It's widely accepted that molecular mechanisms mediating epigenetics include DNA methylation and histone modifications, but a team from Thomas Jefferson University has evidence to the contrary regarding the role of histone modifications.
A study of Drosophila embryos from Jefferson's Department of Biochemistry and Molecular Biology published ahead of print in Cell August 23 found that parental methylated histones are not transferred to daughter DNA. Rather, after DNA replication, new nucleosomes are assembled from newly synthesized unmodified histones.
"Essentially, all histones are going away during DNA replication and new histones, which are not modified, are coming in," said Alexander M. Mazo, Ph.D., professor of Biochemistry and Molecular Biology at Jefferson, and a member of Jefferson's Kimmel Cancer Center. "In other words, what we found is that histone modifying proteins are hiding on the way over replicating DNA, instead of histones 'jumping' over as currently thought."
"What this paper tells us," he continues, "is that these histone modifying proteins somehow are able to withstand the passage of the DNA replication machinery.
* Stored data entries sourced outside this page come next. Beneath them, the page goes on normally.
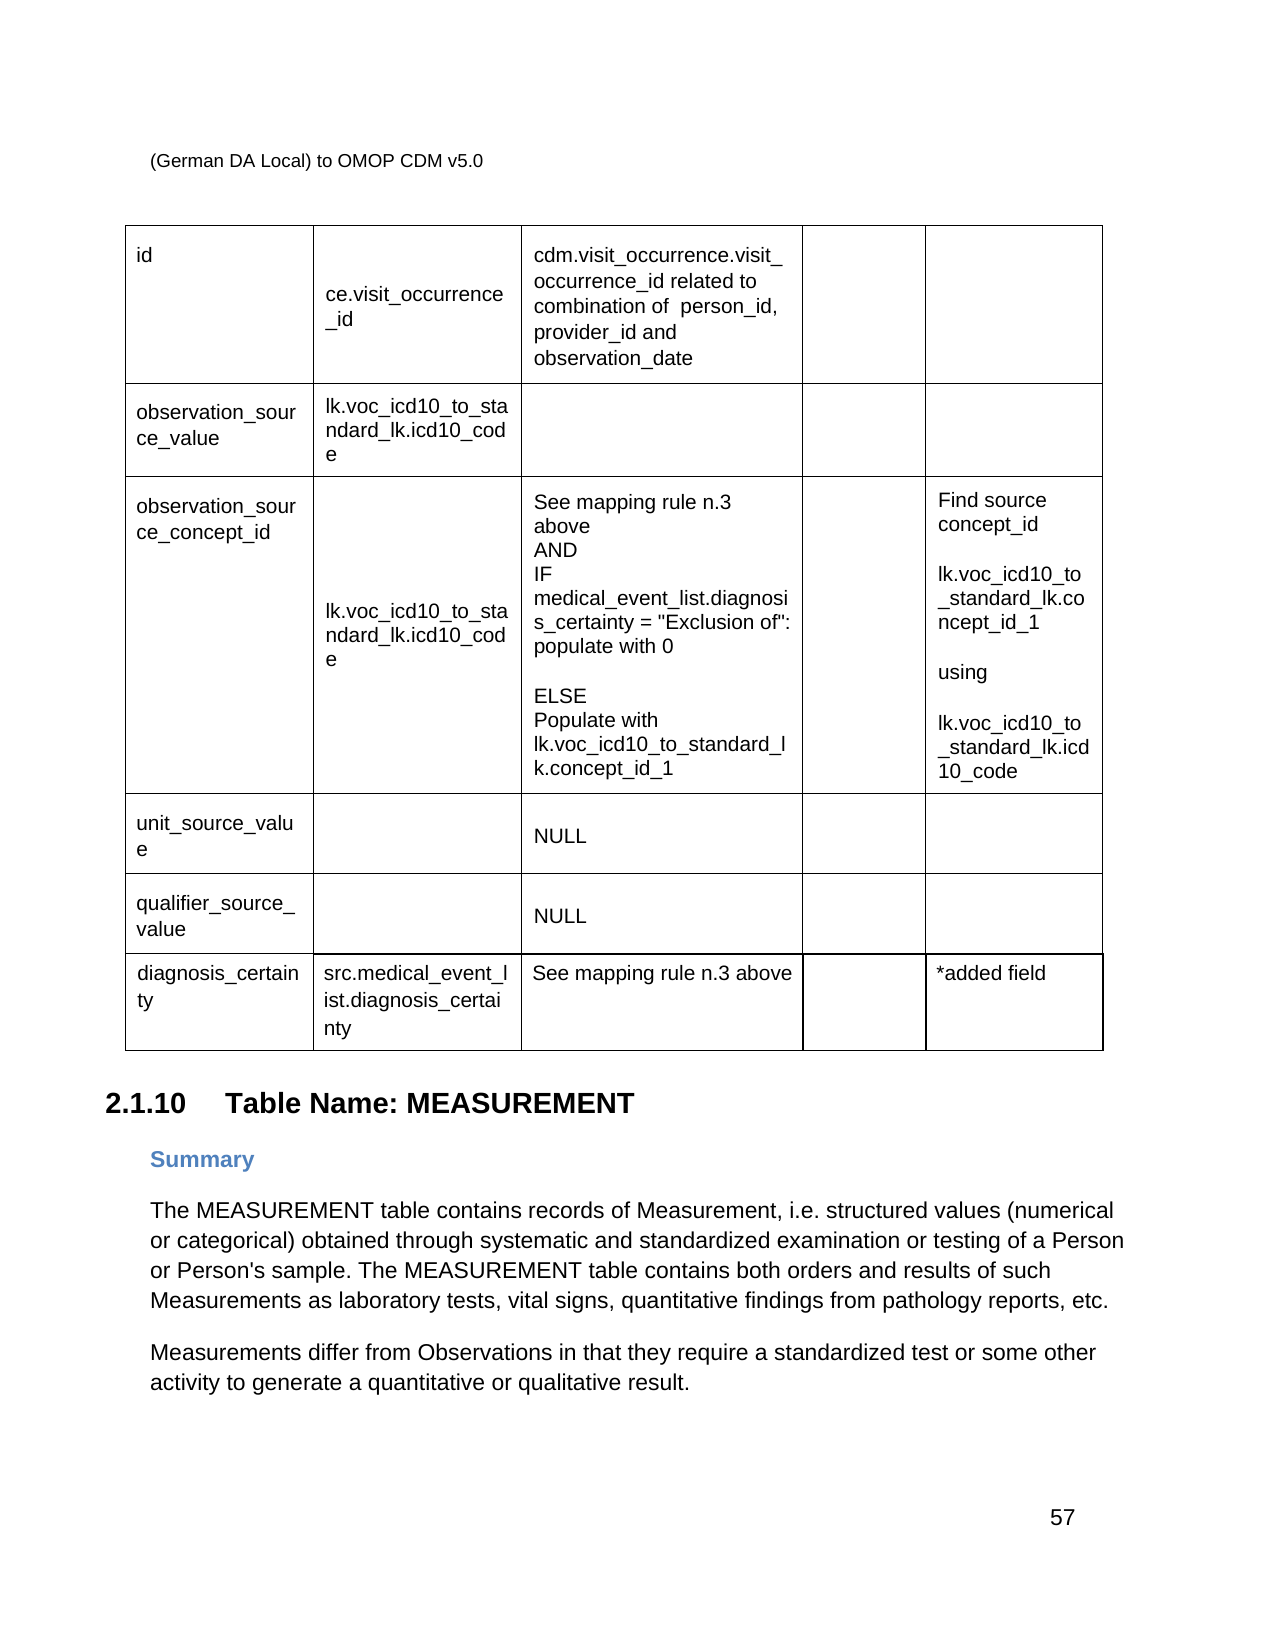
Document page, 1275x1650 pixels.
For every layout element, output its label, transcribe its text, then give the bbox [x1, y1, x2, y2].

table_cell [803, 226, 925, 382]
table_cell NULL [522, 874, 802, 953]
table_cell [522, 226, 802, 382]
table_cell [926, 226, 1102, 382]
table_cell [314, 226, 521, 382]
text The MEASUREMENT table contains records of Measurement, i.e. structured values (numerical or categorical) obtained through systematic and standardized examination or testing of a Person or Person's sample. The MEASUREMENT table contains both orders and results of such Measurements as laboratory tests, vital signs, quantitative findings from pathology reports, etc. [150, 1197, 1125, 1314]
subtitle Table Name: MEASUREMENT [105, 1086, 1125, 1119]
table_cell lk.voc_icd10_to_standard_lk.icd10_code [314, 384, 521, 476]
table_cell [314, 874, 521, 953]
table_cell diagnosis_certainty [126, 954, 313, 1050]
table_cell lk.voc_icd10_to_standard_lk.icd10_code [314, 477, 521, 793]
table_cell src.medical_event_list.diagnosis_certainty [314, 955, 521, 1050]
text Measurements differ from Observations in that they require a standardized test or some other activity to generate a quantitative or qualitative result. [150, 1338, 1125, 1395]
table_cell [803, 794, 925, 873]
table_cell [926, 874, 1102, 953]
table_cell unit_source_value [126, 794, 313, 873]
table_cell [803, 384, 925, 476]
table_cell [803, 874, 925, 953]
table_cell [926, 794, 1102, 873]
table_cell observation_source_concept_id [126, 477, 313, 793]
table_cell [803, 477, 925, 793]
table_cell Find source concept_id lk.voc_icd10_to_standard_lk.concept_id_1 using lk.voc_icd10_to_standard_lk.icd10_code [926, 477, 1102, 793]
table_cell qualifier_source_value [126, 874, 313, 953]
text Summary [150, 1146, 1125, 1172]
table_cell *added field [927, 955, 1102, 1050]
table_cell See mapping rule n.3 above AND IF medical_event_list.diagnosis_certainty = "Exclusion of": populate with 0 ELSE Populate with lk.voc_icd10_to_standard_lk.concept_id_1 [522, 477, 802, 793]
table_cell [522, 384, 802, 476]
table_cell [314, 794, 521, 873]
table_cell visit_occurrence_id [126, 226, 313, 382]
table_cell [804, 955, 925, 1050]
table_cell observation_source_value [126, 384, 313, 476]
table_cell See mapping rule n.3 above [522, 955, 802, 1050]
table_cell NULL [522, 794, 802, 873]
table_cell [926, 384, 1102, 476]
They remained seated on their responsive binding sites, and in all likelihood they will re-establish histone modification and finalize the chromatin structure that allows either activation or repression of the target gene."
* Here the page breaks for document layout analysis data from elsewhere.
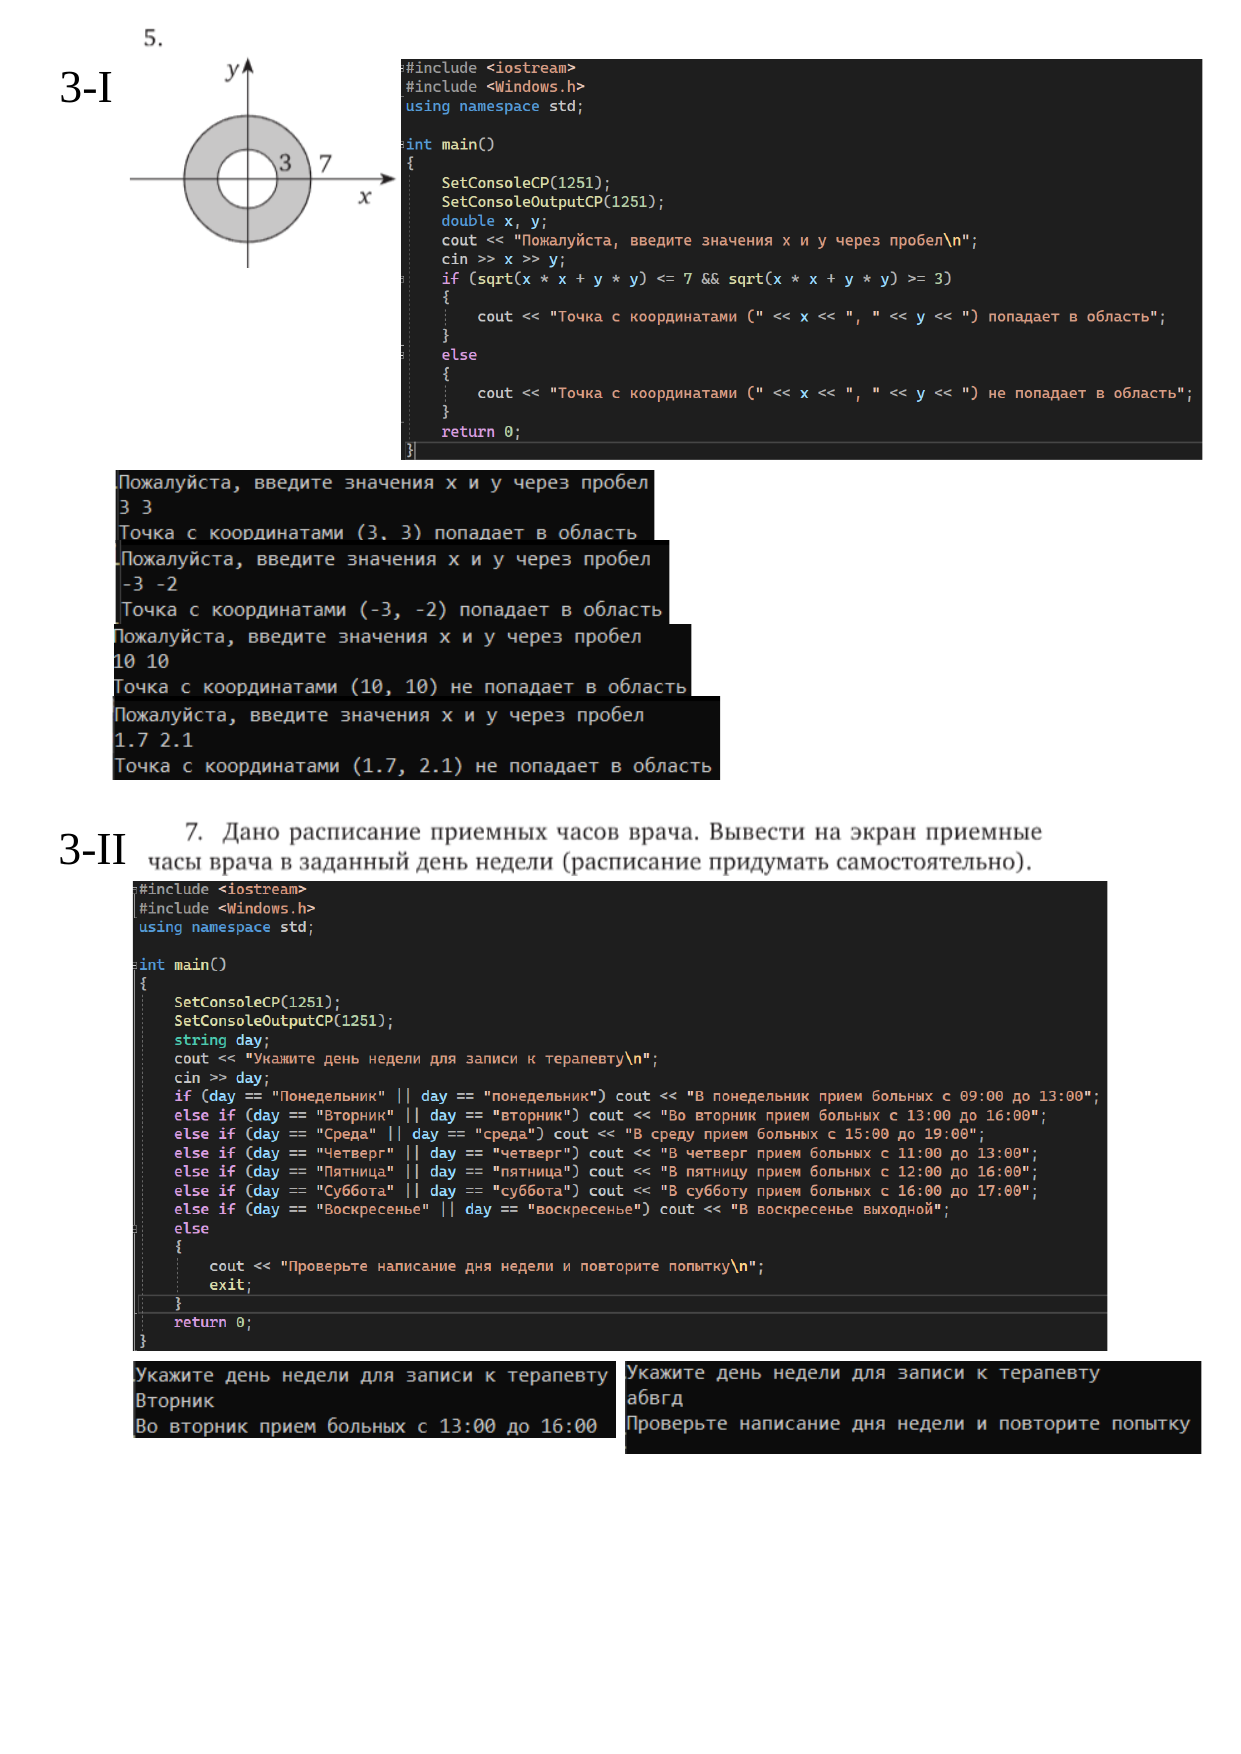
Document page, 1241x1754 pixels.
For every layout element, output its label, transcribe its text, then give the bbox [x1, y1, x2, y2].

picture [133, 1361, 616, 1438]
picture [112, 470, 721, 780]
picture [146, 818, 1051, 876]
picture [132, 881, 1108, 1351]
picture [401, 59, 1203, 460]
picture [129, 19, 398, 268]
text 3-I [59, 59, 129, 112]
picture [625, 1361, 1202, 1454]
The team suggests that since it appears these histone modifying proteins-the Trithorax-group (TrxG), which maintain gene expression, and the Polycomb-group (PcG), which plays a role in epigenetic silencing of genes-re-establish the histone code on newly assembled unmethylated histones, they may act as epigenetic marks.
Epigenetics is the study of heritable changes in gene expression caused by mechanisms other than changes in the underlying DNA sequence. Epigenetic marks have become an important focus in recent years because they are thought to have the potential to explain mechanisms of aging, human development, and the origins of diseases, like cancer, heart disease, and mental illness.
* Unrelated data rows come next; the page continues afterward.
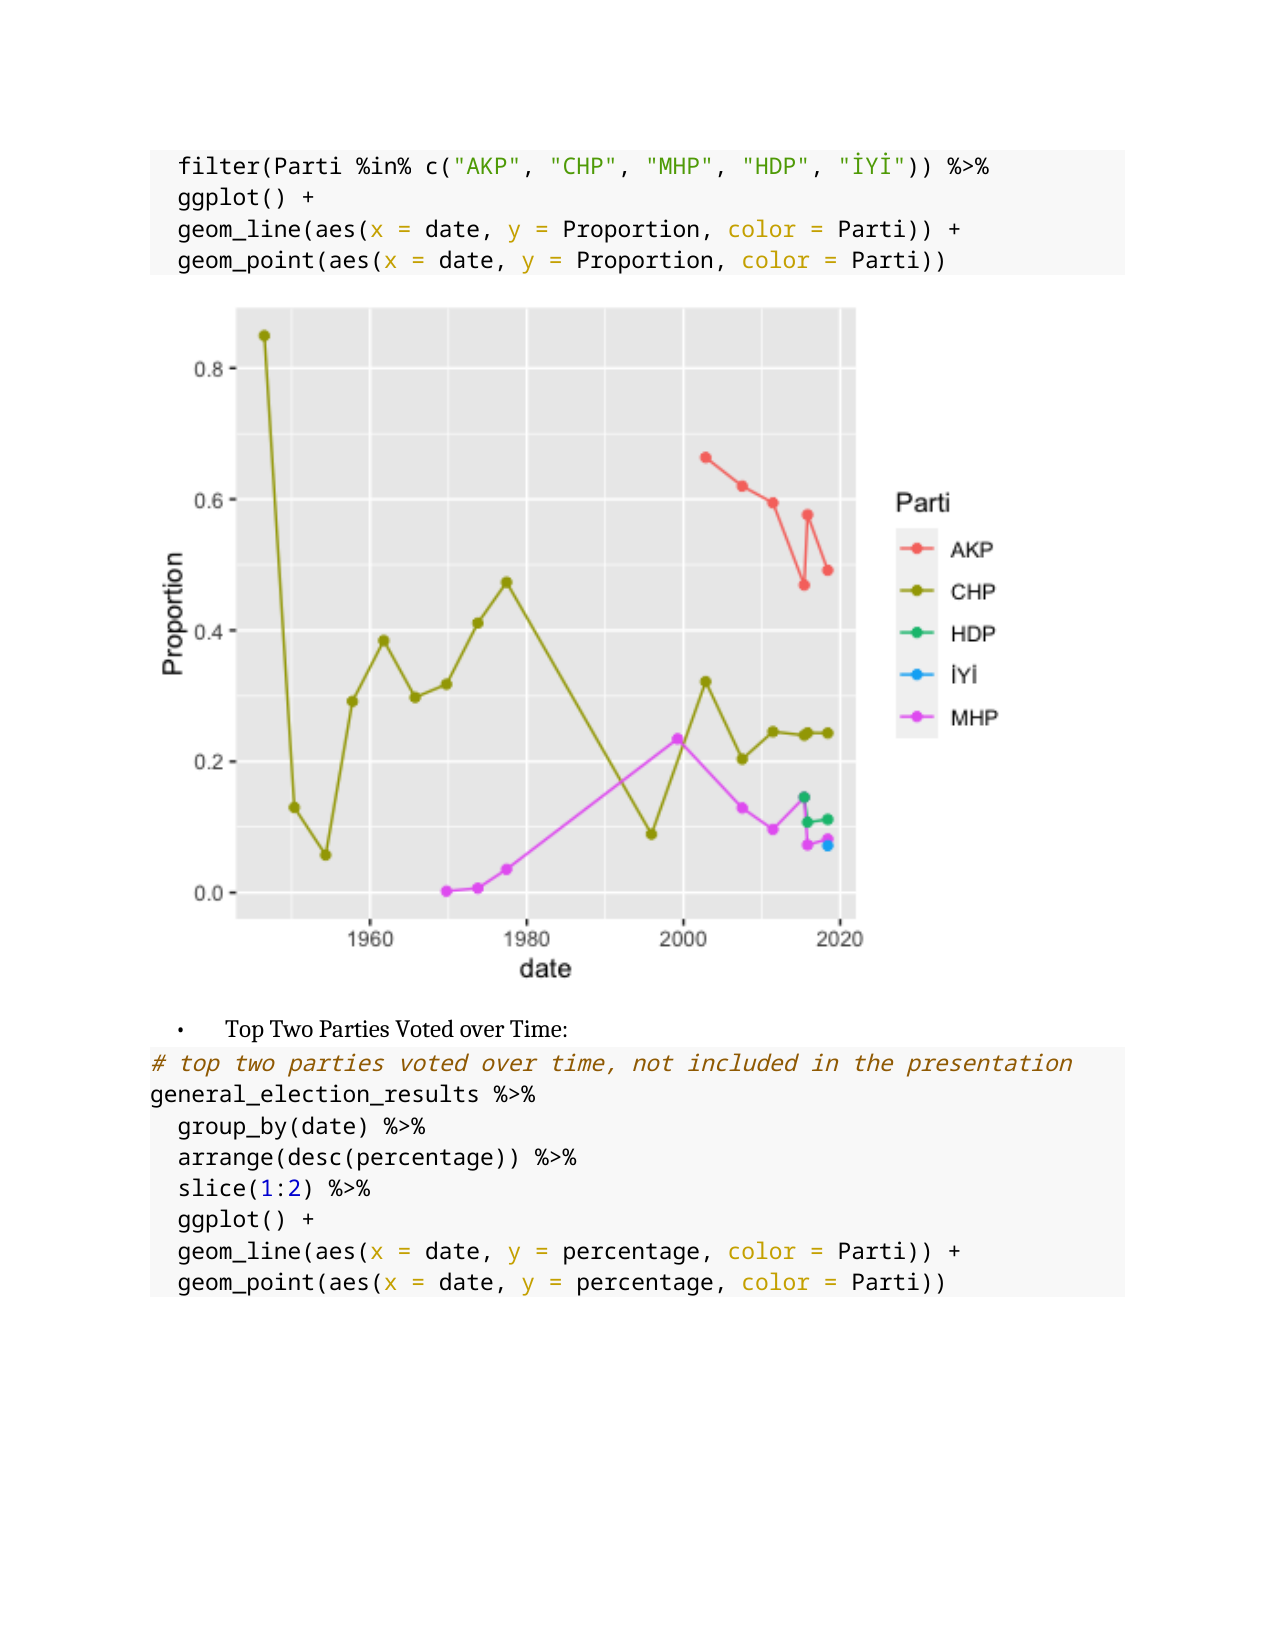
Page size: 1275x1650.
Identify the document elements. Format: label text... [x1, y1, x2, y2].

picture [150, 295, 1025, 996]
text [150, 150, 1125, 275]
text # top two parties voted over time, not included in the presentation general_election_results %>% group_by(date) %>% arrange(desc(percentage)) %>% slice(1:2) %>% ggplot() + geom_line(aes(x = date, y = percentage, color = Parti)) + geom_point(aes(x = date, y = percentage, color = Parti)) [150, 1047, 1125, 1297]
list Top Two Parties Voted over Time: [175, 1014, 1125, 1043]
According to widely-accepted models applied today, the tails of methylated histones turn genes in DNA "on" or "off" by loosening or tightening nucleosome structure, thus changing the accessibility of transcription factors and other proteins to DNA.
"People believe that everything gets worked off of DNA during the replication process and that these methylated histones act as epigenetic marks, since they are believed to rapidly jump from parental to daughter DNA" said Dr. Mazo. "But there is no experimental evidence to back this up."
The researchers used chromatin immunoprecipitation (ChIP) assay, and developed several new approaches to analyze protein interactions with newly synthesized DNA, tracking both modified and unmodified histones, and non-histone proteins to determine their presence and role from the initial split of DNA through the various embryonic stages.
This new evidence that TrxG and PcG proteins but not methylated histones remain associated with DNA through replication could have significant impacts on how scientists study epigenetic marks.
Instead of focusing on numerous types of modified histones, it is probably more practical to assess which non-histone proteins remain stably associated with their sites on DNA following DNA replication, as they may potentially carry essential epigenetic information by restoring the state of histone modifications in the daughter cell, according to Dr. Mazo.
"It is also important to understand whether the way nucleosomes are assembled in mammalian cells is similar to that detected in Drosophila embryos and whether these mechanisms remain unchanged during cell differentiation in development and disease," he added.